Trump was not in the lead prior to the pandemic disaster. He is certainly behind the eight ball today. The country is divided like never before in our history. You either live in a red Republican state like Alabama or a blue Democratic state like California. Under the electoral college system of selecting our president, the election is won or lost in the swing states like Florida, Ohio, Michigan, Pennsylvania and Minnesota.

 

Current polling has Biden ahead in all of these pivotal states. He has double-digit leads in Michigan and his birth home of Pennsylvania. It looks like Joe Biden is favored to be the next president at almost 80 years old. Therefore, it is extremely important who he chooses as his running mate to be vice president.

 

Biden has unequivocally stated that his vice-president will be a female. His choice probably will boil down to California Senator Kamala Harris. Originally, it was between Minnesota Senator, Amy Klobuchar and Senator Kamala Harris.

 

Senator Klobuchar would have been an excellent choice. She was well qualified and thoroughly vetted. She is Minnesota’s senior senator having represented her native state since 2006. She is very popular in her home state and would probably have brought the swing state of Minnesota into the Democratic column.

 

However, she withdrew her name for consideration after it became apparent that the Democratic Party base demanded Biden choose a female candidate of color.

 

Senator Kamala Harris, 55, has had a stellar career. She is very well-qualified to be president. She ran an excellent campaign for the Democratic nomination earlier this year and is a U.S. Senator from the largest state in the Union.

 

She was Attorney General of California prior to being elected to the U.S. Senate from the Golden State.
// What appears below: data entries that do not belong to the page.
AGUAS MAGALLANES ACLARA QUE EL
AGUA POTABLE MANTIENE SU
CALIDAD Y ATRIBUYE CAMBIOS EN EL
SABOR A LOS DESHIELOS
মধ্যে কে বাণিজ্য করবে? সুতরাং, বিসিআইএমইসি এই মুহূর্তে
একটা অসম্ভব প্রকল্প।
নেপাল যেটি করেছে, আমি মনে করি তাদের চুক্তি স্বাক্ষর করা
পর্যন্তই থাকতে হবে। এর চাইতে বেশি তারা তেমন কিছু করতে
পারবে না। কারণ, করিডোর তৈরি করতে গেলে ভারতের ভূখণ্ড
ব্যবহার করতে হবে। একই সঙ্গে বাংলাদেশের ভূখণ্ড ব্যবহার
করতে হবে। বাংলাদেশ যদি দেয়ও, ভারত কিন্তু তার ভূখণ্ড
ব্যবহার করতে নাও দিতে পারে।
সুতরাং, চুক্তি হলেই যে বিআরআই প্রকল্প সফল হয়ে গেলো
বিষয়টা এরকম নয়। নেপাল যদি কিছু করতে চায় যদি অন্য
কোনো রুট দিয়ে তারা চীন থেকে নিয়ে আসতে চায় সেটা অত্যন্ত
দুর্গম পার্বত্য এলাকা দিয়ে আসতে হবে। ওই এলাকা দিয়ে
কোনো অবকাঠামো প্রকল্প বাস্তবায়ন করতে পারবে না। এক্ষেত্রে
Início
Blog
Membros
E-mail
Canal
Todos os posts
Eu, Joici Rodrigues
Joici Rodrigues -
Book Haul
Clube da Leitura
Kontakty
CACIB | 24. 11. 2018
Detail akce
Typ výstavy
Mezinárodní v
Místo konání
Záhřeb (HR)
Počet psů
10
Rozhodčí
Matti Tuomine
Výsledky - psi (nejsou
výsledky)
She classifies herself as African American. Her mother was an Indian/American/Canadian cancer researcher. Her father was a Jamaican born businessman.

 

By selecting Senator Kamala Harris, Biden chooses a person of non-white ethnicity. African American women are the heart and soul of the Democratic Party and the most reliable Democratic voters. Senator Harris would energize the base. Turnout is the key to any election.

 

Odds are that if Joe Biden is elected president in November, he will probably be a one-term president. At almost 80, it is doubtful that he would run again in 2024. Therefore, his choice for his running mate and vice president would be favored to be elected president in four years and could become president before then.

 

There is a tried and true maxim in politics; more people vote against someone than for someone. The Democrats’ plan of attack is for Biden to do nothing, say nothing and let Trump beat himself.

 

It will be an interesting and important choice for Biden as he or his advisors select his vice-presidential running mate. Again, turnout is the key.